Top of The records

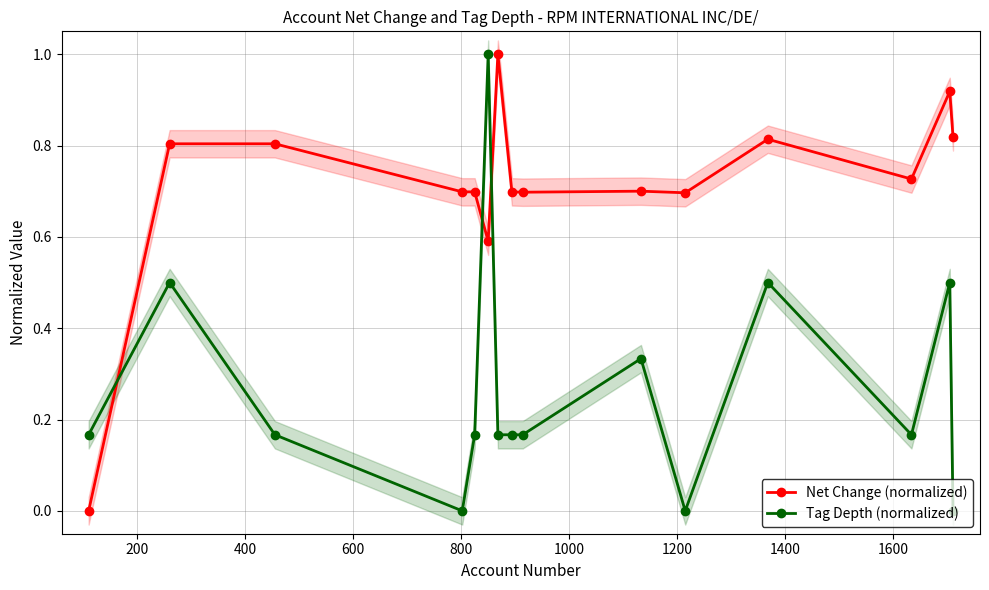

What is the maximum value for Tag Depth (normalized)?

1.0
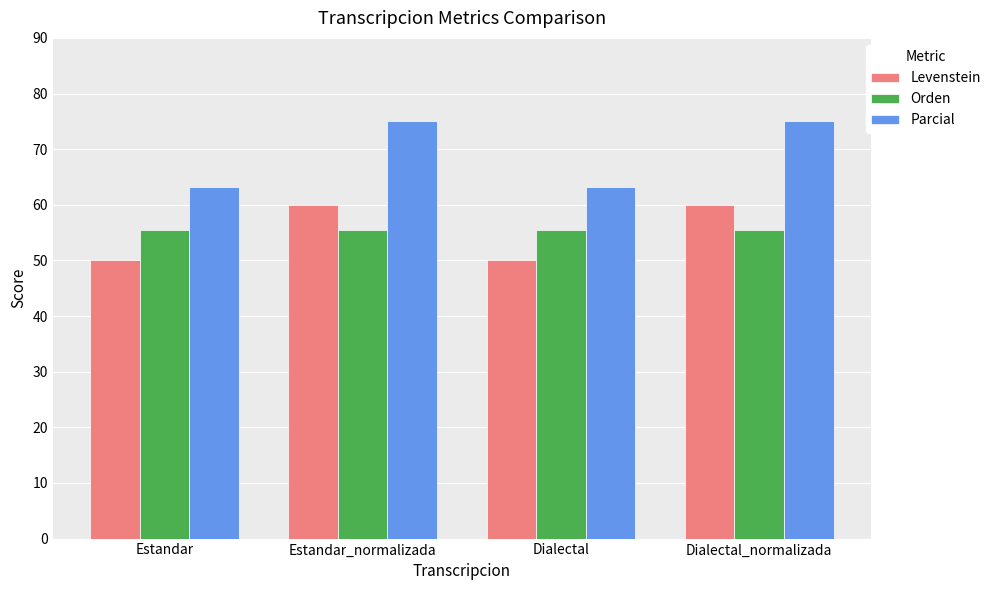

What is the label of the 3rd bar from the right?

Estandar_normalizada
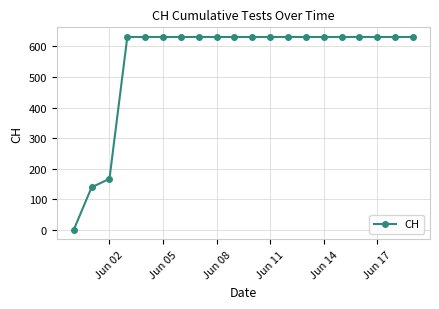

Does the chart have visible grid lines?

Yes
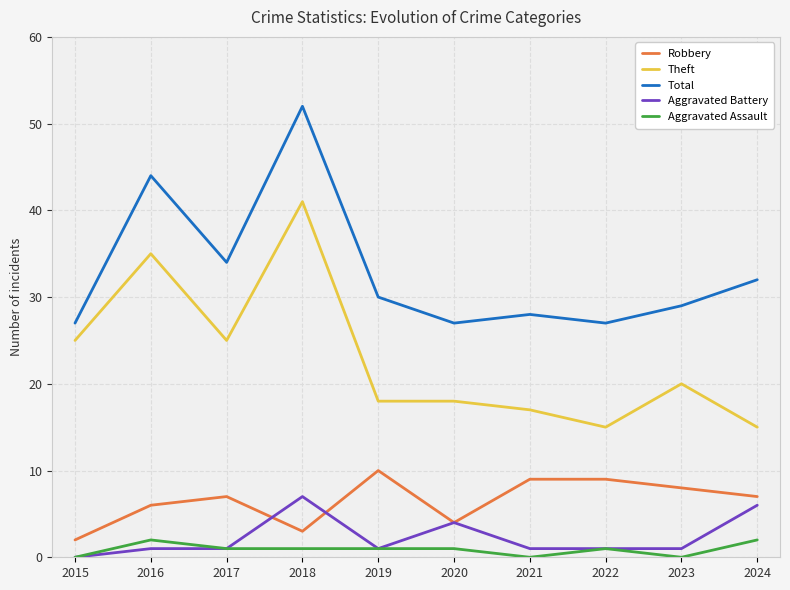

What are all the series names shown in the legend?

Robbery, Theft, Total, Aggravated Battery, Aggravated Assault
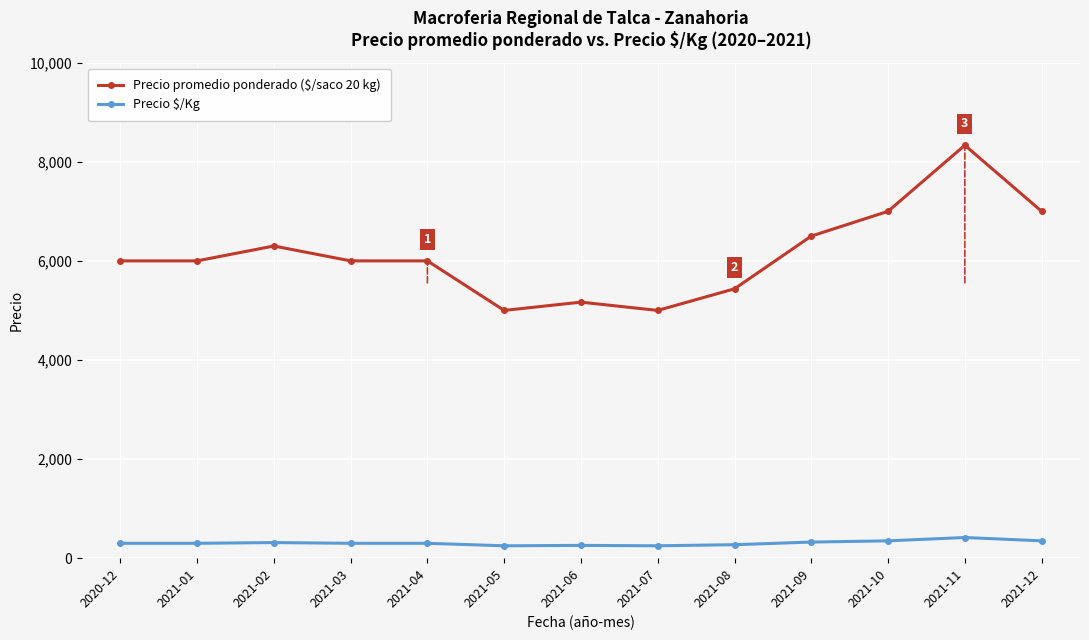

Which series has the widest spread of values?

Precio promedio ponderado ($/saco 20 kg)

Bottom of The records
Top of The records

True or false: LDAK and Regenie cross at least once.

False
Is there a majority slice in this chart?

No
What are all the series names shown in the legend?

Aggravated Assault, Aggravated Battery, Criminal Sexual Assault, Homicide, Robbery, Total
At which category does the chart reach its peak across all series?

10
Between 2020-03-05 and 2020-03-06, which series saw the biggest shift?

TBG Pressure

Bottom of The records

§ **Work to be completed**: Please rewrite the lines of data above as a numbered list, from the line containing "What is the maximum" through the line containing "Precio promedio ponderado ($/saco 20 kg)", with both of those lines included. Skip the blank lines and leave the pictures out.

§ **Answer to the problem**:
1. What is the maximum value for Tag Depth (normalized)?
2. 1.0
3. What is the label of the 3rd bar from the right?
4. Estandar_normalizada
5. Does the chart have visible grid lines?
6. Yes
7. What are all the series names shown in the legend?
8. Robbery, Theft, Total, Aggravated Battery, Aggravated Assault
9. Which series has the widest spread of values?
10. Precio promedio ponderado ($/saco 20 kg)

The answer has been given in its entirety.